- **ACTIVITY**
Down to the final line, write out the material beneath exactly, without pictures.

- **STUDY MATERIAL**
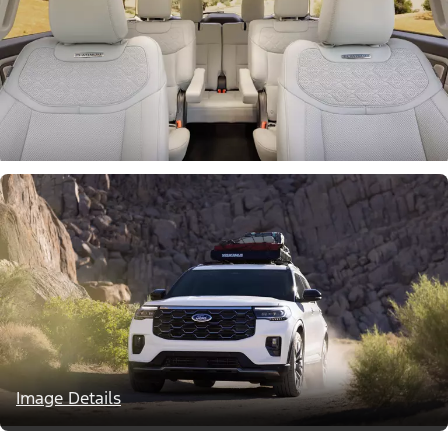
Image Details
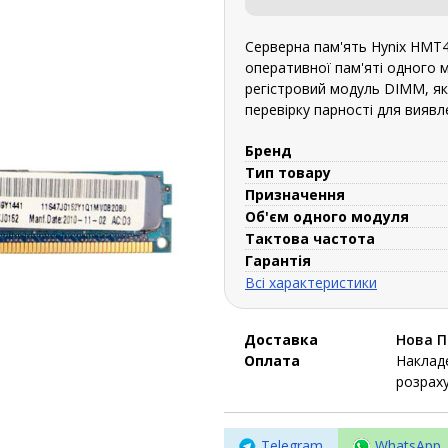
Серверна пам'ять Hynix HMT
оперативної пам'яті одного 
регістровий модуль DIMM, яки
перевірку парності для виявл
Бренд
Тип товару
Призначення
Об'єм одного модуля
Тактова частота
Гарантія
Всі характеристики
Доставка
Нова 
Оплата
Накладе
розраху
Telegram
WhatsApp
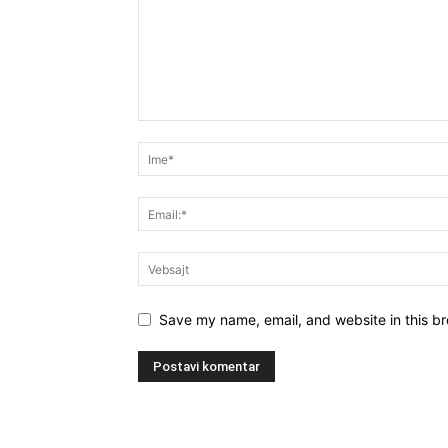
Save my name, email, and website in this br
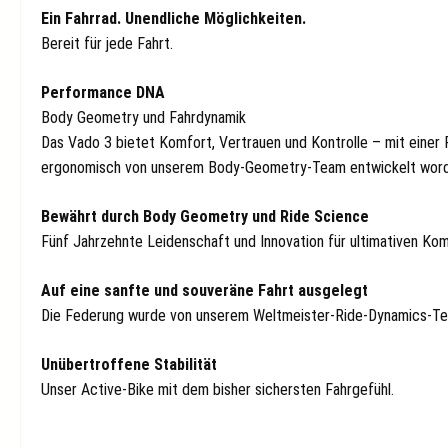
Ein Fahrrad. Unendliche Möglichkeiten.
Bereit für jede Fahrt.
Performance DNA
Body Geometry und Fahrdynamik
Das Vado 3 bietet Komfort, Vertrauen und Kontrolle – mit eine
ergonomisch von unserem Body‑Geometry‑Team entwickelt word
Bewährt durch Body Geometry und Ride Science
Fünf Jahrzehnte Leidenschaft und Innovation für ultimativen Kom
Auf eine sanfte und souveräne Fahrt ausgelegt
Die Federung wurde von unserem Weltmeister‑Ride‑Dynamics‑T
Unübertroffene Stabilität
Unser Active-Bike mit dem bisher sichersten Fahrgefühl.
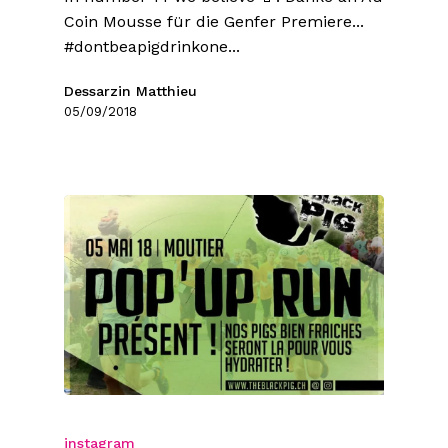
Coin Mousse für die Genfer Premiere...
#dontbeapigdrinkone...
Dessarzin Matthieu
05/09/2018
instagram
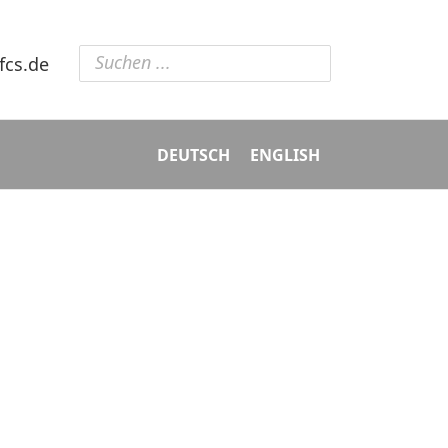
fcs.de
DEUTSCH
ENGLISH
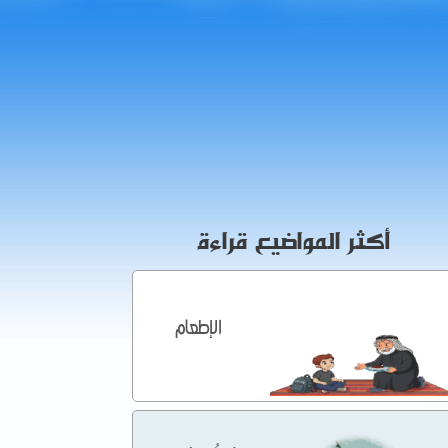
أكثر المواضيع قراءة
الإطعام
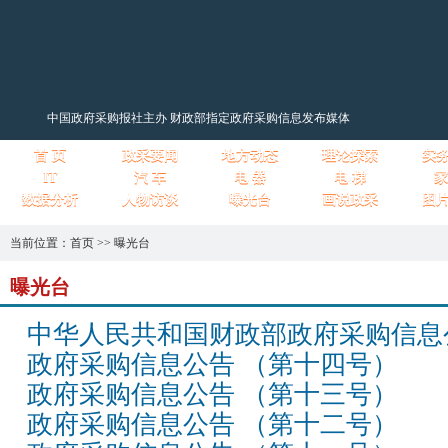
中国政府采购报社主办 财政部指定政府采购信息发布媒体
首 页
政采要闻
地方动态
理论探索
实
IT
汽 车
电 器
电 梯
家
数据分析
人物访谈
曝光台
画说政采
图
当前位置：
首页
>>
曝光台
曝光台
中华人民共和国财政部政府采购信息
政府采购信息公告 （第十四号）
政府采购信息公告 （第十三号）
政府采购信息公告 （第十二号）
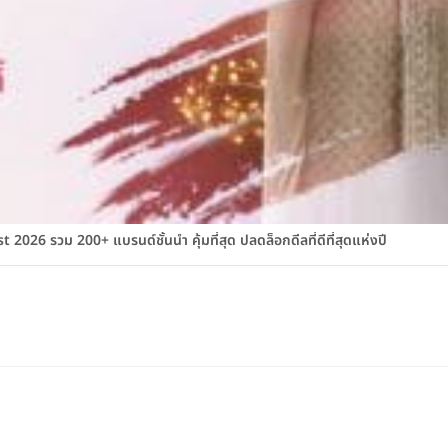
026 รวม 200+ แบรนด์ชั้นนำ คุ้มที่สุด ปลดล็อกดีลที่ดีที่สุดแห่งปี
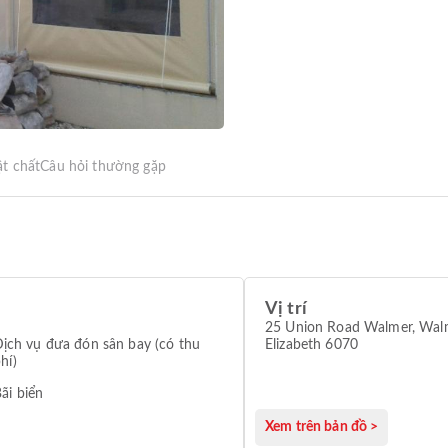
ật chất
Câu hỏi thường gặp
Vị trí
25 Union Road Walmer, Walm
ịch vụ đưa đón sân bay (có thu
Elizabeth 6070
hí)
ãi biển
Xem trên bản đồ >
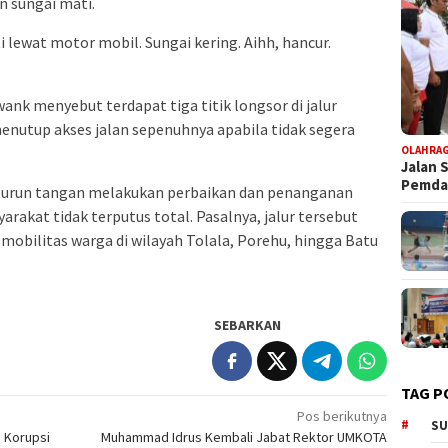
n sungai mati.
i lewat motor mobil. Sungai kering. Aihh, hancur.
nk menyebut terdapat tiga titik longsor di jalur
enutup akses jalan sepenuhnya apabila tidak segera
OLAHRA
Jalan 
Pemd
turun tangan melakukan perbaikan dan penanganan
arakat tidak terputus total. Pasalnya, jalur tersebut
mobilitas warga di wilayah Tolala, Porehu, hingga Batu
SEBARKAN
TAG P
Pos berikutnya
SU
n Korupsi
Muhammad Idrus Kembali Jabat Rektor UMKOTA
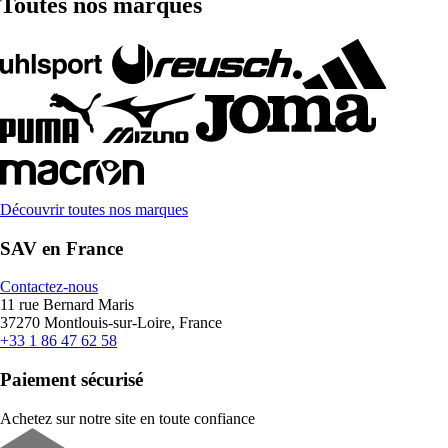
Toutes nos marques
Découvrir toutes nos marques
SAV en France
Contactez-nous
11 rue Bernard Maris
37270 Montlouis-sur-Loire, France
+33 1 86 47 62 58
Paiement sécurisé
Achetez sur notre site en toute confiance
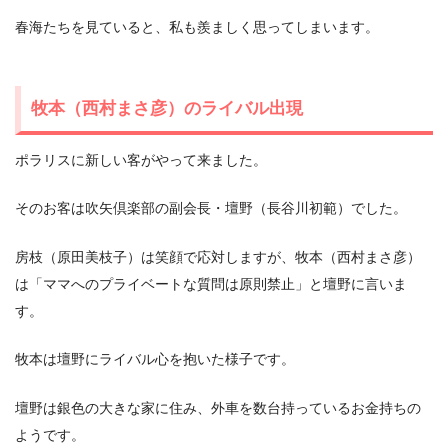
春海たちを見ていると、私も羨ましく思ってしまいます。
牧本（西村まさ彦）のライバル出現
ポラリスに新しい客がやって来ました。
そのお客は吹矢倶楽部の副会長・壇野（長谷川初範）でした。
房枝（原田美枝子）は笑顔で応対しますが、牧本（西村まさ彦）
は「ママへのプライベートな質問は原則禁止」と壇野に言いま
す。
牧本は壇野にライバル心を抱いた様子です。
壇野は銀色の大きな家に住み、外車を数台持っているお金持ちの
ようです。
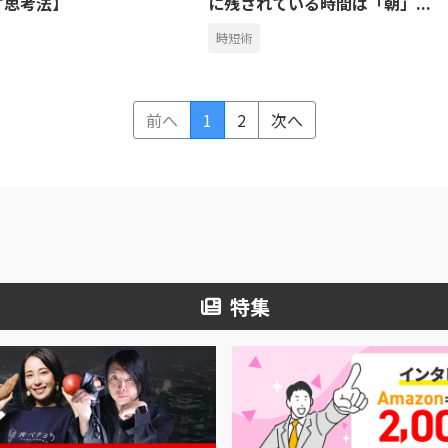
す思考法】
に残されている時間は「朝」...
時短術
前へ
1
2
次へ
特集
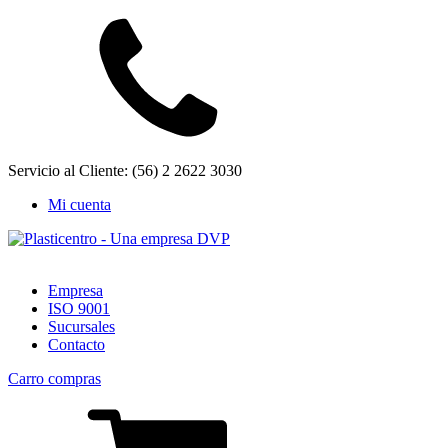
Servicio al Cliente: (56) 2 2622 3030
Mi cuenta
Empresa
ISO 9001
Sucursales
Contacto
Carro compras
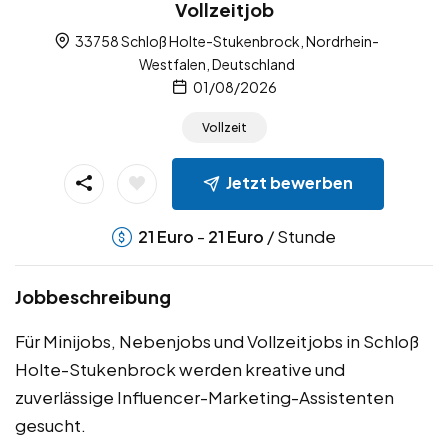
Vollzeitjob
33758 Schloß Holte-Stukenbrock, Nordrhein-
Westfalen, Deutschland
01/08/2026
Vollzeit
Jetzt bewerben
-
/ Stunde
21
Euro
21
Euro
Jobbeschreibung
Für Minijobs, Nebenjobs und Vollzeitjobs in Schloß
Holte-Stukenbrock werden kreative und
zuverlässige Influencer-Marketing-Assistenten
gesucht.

- **RESPONSE**
Image Details
Серверна пам'ять Hynix HMT
оперативної пам'яті одного 
регістровий модуль DIMM, яки
перевірку парності для виявл
Бренд
Тип товару
Призначення
Об'єм одного модуля
Тактова частота
Гарантія
Всі характеристики
Доставка
Нова 
Оплата
Накладе
розраху
Telegram
WhatsApp
Save my name, email, and website in this br
Ein Fahrrad. Unendliche Möglichkeiten.
Bereit für jede Fahrt.
Performance DNA
Body Geometry und Fahrdynamik
Das Vado 3 bietet Komfort, Vertrauen und Kontrolle – mit eine
ergonomisch von unserem Body‑Geometry‑Team entwickelt word
Bewährt durch Body Geometry und Ride Science
Fünf Jahrzehnte Leidenschaft und Innovation für ultimativen Kom
Auf eine sanfte und souveräne Fahrt ausgelegt
Die Federung wurde von unserem Weltmeister‑Ride‑Dynamics‑T
Unübertroffene Stabilität
Unser Active-Bike mit dem bisher sichersten Fahrgefühl.
Coin Mousse für die Genfer Premiere...
#dontbeapigdrinkone...
Dessarzin Matthieu
05/09/2018
instagram
fcs.de
DEUTSCH
ENGLISH
أكثر المواضيع قراءة
الإطعام
中国政府采购报社主办 财政部指定政府采购信息发布媒体
首 页
政采要闻
地方动态
理论探索
实
IT
汽 车
电 器
电 梯
家
数据分析
人物访谈
曝光台
画说政采
图
当前位置：
首页
>>
曝光台
曝光台
中华人民共和国财政部政府采购信息
政府采购信息公告 （第十四号）
政府采购信息公告 （第十三号）
政府采购信息公告 （第十二号）
026 รวม 200+ แบรนด์ชั้นนำ คุ้มที่สุด ปลดล็อกดีลที่ดีที่สุดแห่งปี
ật chất
Câu hỏi thường gặp
Vị trí
25 Union Road Walmer, Walm
ịch vụ đưa đón sân bay (có thu
Elizabeth 6070
hí)
ãi biển
Xem trên bản đồ >
n sungai mati.
i lewat motor mobil. Sungai kering. Aihh, hancur.
nk menyebut terdapat tiga titik longsor di jalur
enutup akses jalan sepenuhnya apabila tidak segera
OLAHRA
Jalan 
Pemd
turun tangan melakukan perbaikan dan penanganan
arakat tidak terputus total. Pasalnya, jalur tersebut
mobilitas warga di wilayah Tolala, Porehu, hingga Batu
SEBARKAN
TAG P
Pos berikutnya
SU
n Korupsi
Muhammad Idrus Kembali Jabat Rektor UMKOTA
Toutes nos marques
Découvrir toutes nos marques
SAV en France
Contactez-nous
11 rue Bernard Maris
37270 Montlouis-sur-Loire, France
+33 1 86 47 62 58
Paiement sécurisé
Achetez sur notre site en toute confiance
春海たちを見ていると、私も羨ましく思ってしまいます。
牧本（西村まさ彦）のライバル出現
ポラリスに新しい客がやって来ました。
そのお客は吹矢倶楽部の副会長・壇野（長谷川初範）でした。
房枝（原田美枝子）は笑顔で応対しますが、牧本（西村まさ彦）
は「ママへのプライベートな質問は原則禁止」と壇野に言いま
す。
牧本は壇野にライバル心を抱いた様子です。
壇野は銀色の大きな家に住み、外車を数台持っているお金持ちの
ようです。
す思考法】
に残されている時間は「朝」...
時短術
前へ
1
2
次へ
特集
Servicio al Cliente: (56) 2 2622 3030
Mi cuenta
Empresa
ISO 9001
Sucursales
Contacto
Carro compras
Vollzeitjob
33758 Schloß Holte-Stukenbrock, Nordrhein-
Westfalen, Deutschland
01/08/2026
Vollzeit
Jetzt bewerben
-
/ Stunde
21
Euro
21
Euro
Jobbeschreibung
Für Minijobs, Nebenjobs und Vollzeitjobs in Schloß
Holte-Stukenbrock werden kreative und
zuverlässige Influencer-Marketing-Assistenten
gesucht.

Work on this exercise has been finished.